**SUPPLIED DATA**:
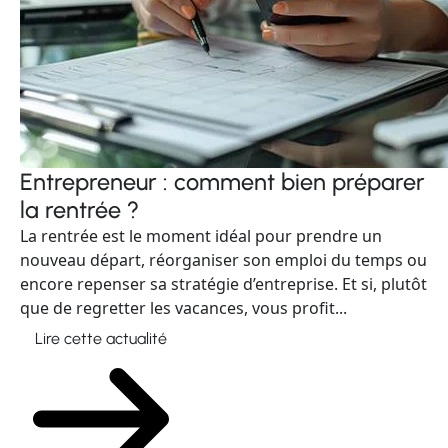
Entrepreneur : comment bien préparer
la rentrée ?
La rentrée est le moment idéal pour prendre un
nouveau départ, réorganiser son emploi du temps ou
encore repenser sa stratégie d’entreprise. Et si, plutôt
que de regretter les vacances, vous profit...
Lire cette actualité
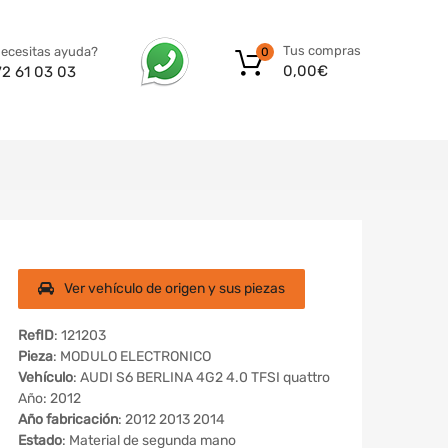
Tus compras
ecesitas ayuda?
0
0,00
€
72 61 03 03
Ver vehículo de origen y sus piezas
RefID
: 121203
Pieza
: MODULO ELECTRONICO
Vehículo
: AUDI S6 BERLINA 4G2 4.0 TFSI quattro
Año: 2012
Año fabricación
: 2012 2013 2014
Estado
: Material de segunda mano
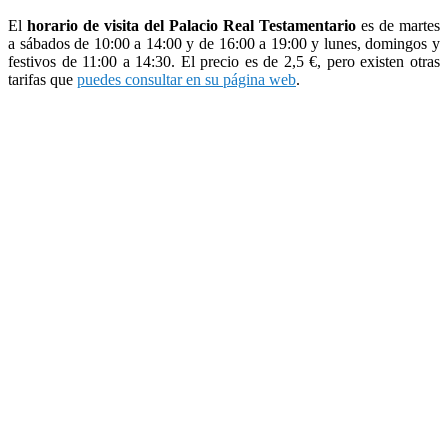
El
horario de visita del Palacio Real Testamentario
es de martes
a sábados de 10:00 a 14:00 y de 16:00 a 19:00 y lunes, domingos y
festivos de 11:00 a 14:30. El precio es de 2,5 €, pero existen otras
tarifas que
puedes consultar en su página web
.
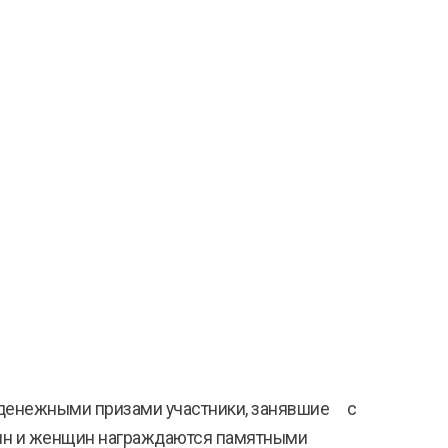
 денежными призами участники, занявшие с
ужчин и женщин награждаются памятными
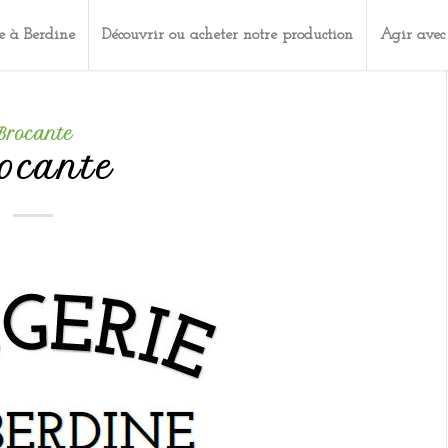
e à Berdine
Découvrir ou acheter notre production
Agir avec
Brocante
ocante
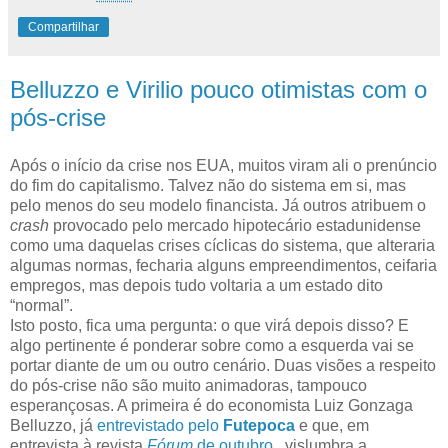
Compartilhar
Belluzzo e Virilio pouco otimistas com o
pós-crise
Após o início da crise nos EUA, muitos viram ali o prenúncio
do fim do capitalismo. Talvez não do sistema em si, mas
pelo menos do seu modelo financista. Já outros atribuem o
crash
provocado pelo mercado hipotecário estadunidense
como uma daquelas crises cíclicas do sistema, que alteraria
algumas normas, fecharia alguns empreendimentos, ceifaria
empregos, mas depois tudo voltaria a um estado dito
“normal”.
Isto posto, fica uma pergunta: o que virá depois disso? E
algo pertinente é ponderar sobre como a esquerda vai se
portar diante de um ou outro cenário. Duas visões a respeito
do pós-crise não são muito animadoras, tampouco
esperançosas. A primeira é do economista Luiz Gonzaga
Belluzzo, já
entrevistado pelo
Futepoca
e que, em
entrevista à revista
Fórum
de outubro
, vislumbra a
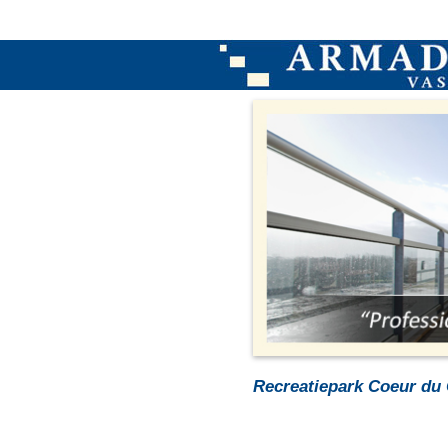
Recreatiepark Coeur du 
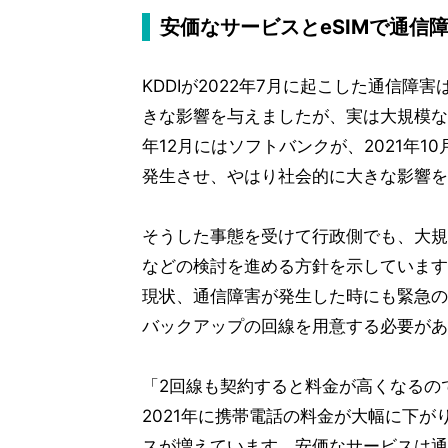
安価なサービスとeSIMで通信
KDDIが2022年7月に起こした通信
きな影響を与えましたが、実は大規模な
年12月にはソフトバンクが、2021年
発生させ、やはり社会的に大きな影響を
そうした事態を受けて行政側でも、大規
などの検討を進める方針を示しています
現状、通信障害が発生した時にも緊急の
バックアップの回線を用意する必要があ
「2回線も契約すると料金が高くなるの
2021年に携帯電話の料金が大幅に下
スが増えています。安価なサービスは通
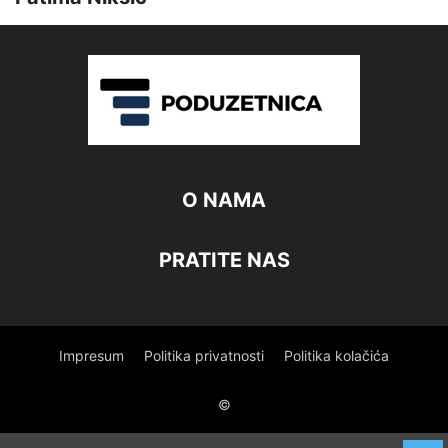
O NAMA
PRATITE NAS
Impresum
Politika privatnosti
Politika kolačića
©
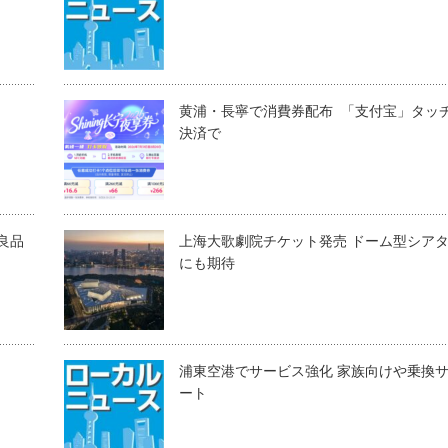
黄浦・長寧で消費券配布 「支付宝」タッ
決済で
良品
上海大歌劇院チケット発売 ドーム型シア
にも期待
浦東空港でサービス強化 家族向けや乗換
ート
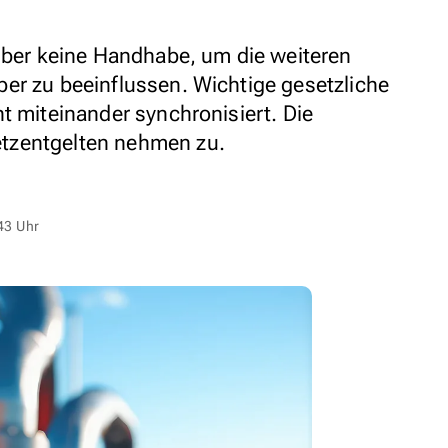
eiber keine Handhabe, um die weiteren
er zu beeinflussen. Wichtige gesetzliche
t miteinander synchronisiert. Die
tzentgelten nehmen zu.
43 Uhr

**ABOUT THIS EXERCISE**:
None of the pictures belong in the copy; repeat all other material exactly.

**SOLUTION FOR THIS EXERCISE**:
Entrepreneur : comment bien préparer
la rentrée ?
La rentrée est le moment idéal pour prendre un
nouveau départ, réorganiser son emploi du temps ou
encore repenser sa stratégie d’entreprise. Et si, plutôt
que de regretter les vacances, vous profit...
Lire cette actualité
Tus compras
ecesitas ayuda?
0
0,00
€
72 61 03 03
Ver vehículo de origen y sus piezas
RefID
: 121203
Pieza
: MODULO ELECTRONICO
Vehículo
: AUDI S6 BERLINA 4G2 4.0 TFSI quattro
Año: 2012
Año fabricación
: 2012 2013 2014
Estado
: Material de segunda mano
El
horario de visita del Palacio Real Testamentario
es de martes
a sábados de 10:00 a 14:00 y de 16:00 a 19:00 y lunes, domingos y
festivos de 11:00 a 14:30. El precio es de 2,5 €, pero existen otras
tarifas que
puedes consultar en su página web
.
 денежными призами участники, занявшие с
ужчин и женщин награждаются памятными
e à Berdine
Découvrir ou acheter notre production
Agir avec
Brocante
ocante
Compartilhar
Belluzzo e Virilio pouco otimistas com o
pós-crise
Após o início da crise nos EUA, muitos viram ali o prenúncio
do fim do capitalismo. Talvez não do sistema em si, mas
pelo menos do seu modelo financista. Já outros atribuem o
crash
provocado pelo mercado hipotecário estadunidense
como uma daquelas crises cíclicas do sistema, que alteraria
algumas normas, fecharia alguns empreendimentos, ceifaria
empregos, mas depois tudo voltaria a um estado dito
“normal”.
Isto posto, fica uma pergunta: o que virá depois disso? E
algo pertinente é ponderar sobre como a esquerda vai se
portar diante de um ou outro cenário. Duas visões a respeito
do pós-crise não são muito animadoras, tampouco
esperançosas. A primeira é do economista Luiz Gonzaga
Belluzzo, já
entrevistado pelo
Futepoca
e que, em
entrevista à revista
Fórum
de outubro
, vislumbra a
Recreatiepark Coeur du 
安価なサービスとeSIMで通信
KDDIが2022年7月に起こした通信
きな影響を与えましたが、実は大規模な
年12月にはソフトバンクが、2021年
発生させ、やはり社会的に大きな影響を
そうした事態を受けて行政側でも、大規
などの検討を進める方針を示しています
現状、通信障害が発生した時にも緊急の
バックアップの回線を用意する必要があ
「2回線も契約すると料金が高くなるの
2021年に携帯電話の料金が大幅に下
スが増えています。安価なサービスは通
O NAMA
PRATITE NAS
Impresum
Politika privatnosti
Politika kolačića
©
黄浦・長寧で消費券配布 「支付宝」タッ
決済で
良品
上海大歌劇院チケット発売 ドーム型シア
にも期待
浦東空港でサービス強化 家族向けや乗換
ート
eiber keine Handhabe, um die weiteren
er zu beeinflussen. Wichtige gesetzliche
t miteinander synchronisiert. Die
tzentgelten nehmen zu.
43 Uhr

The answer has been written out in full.